When Bushell was appointed to the role last September, she was expected to bring a modern perspective to the traditional organization. Bushell brought with her over twenty years of experience from a successful career in media and sport. She was the managing director at BT’s sport division for three years, and before that spent fourteen years at Sky.
Her extensive experience in media and sports made her the top choice for the role at the Jockey Club, which relies heavily on revenue from commercial broadcasting. Senior Steward at the Jockey Club, Sandy Dudgeon said at the time:
“With Delia’s experience at the top of media, sport, technology and business management, we are delighted she will join us as our new Group Chief Executive. The Jockey Club has a talented team in place, so we needed to make a first-class appointment to lead the group. Over the months and years ahead under Delia’s leadership I am confident The Jockey Club will go from strength-to-strength in order to benefit our sport.”
With the loss of Bushell, Nevin Truesdale has been appointed as acting group chief executive. Truesdale has been with the Jockey Club since 2013, previously holding the position of chief financial officer. He had also been in the running for the role of chief executive last year, when Bushell was chosen to take over from Simon Bazalgette.

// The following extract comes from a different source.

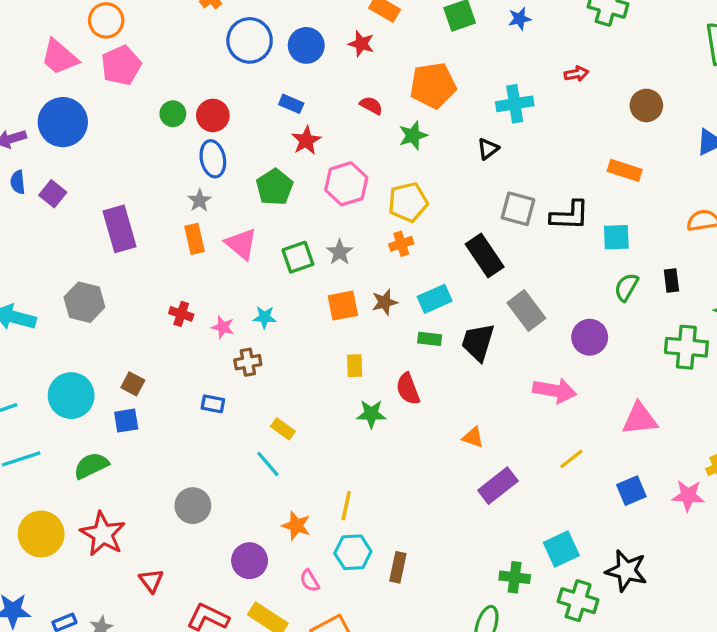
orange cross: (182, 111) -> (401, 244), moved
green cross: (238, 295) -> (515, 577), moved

As well holding the senior position at the Jockey Club, Bushell is also on the Commonwealth Games England board. It is unclear whether she will continue to hold that position. A spokesperson for Commonwealth Games England said that it was aware of the allegations and would review the situation, but declined to comment further.
Similarly, Bushell is a director at the England and Wales Cricket Board. In a statement it acknowledged the severity of the allegations, explaining that it would need to consult with her and the Jockey Club before it could make any further statement.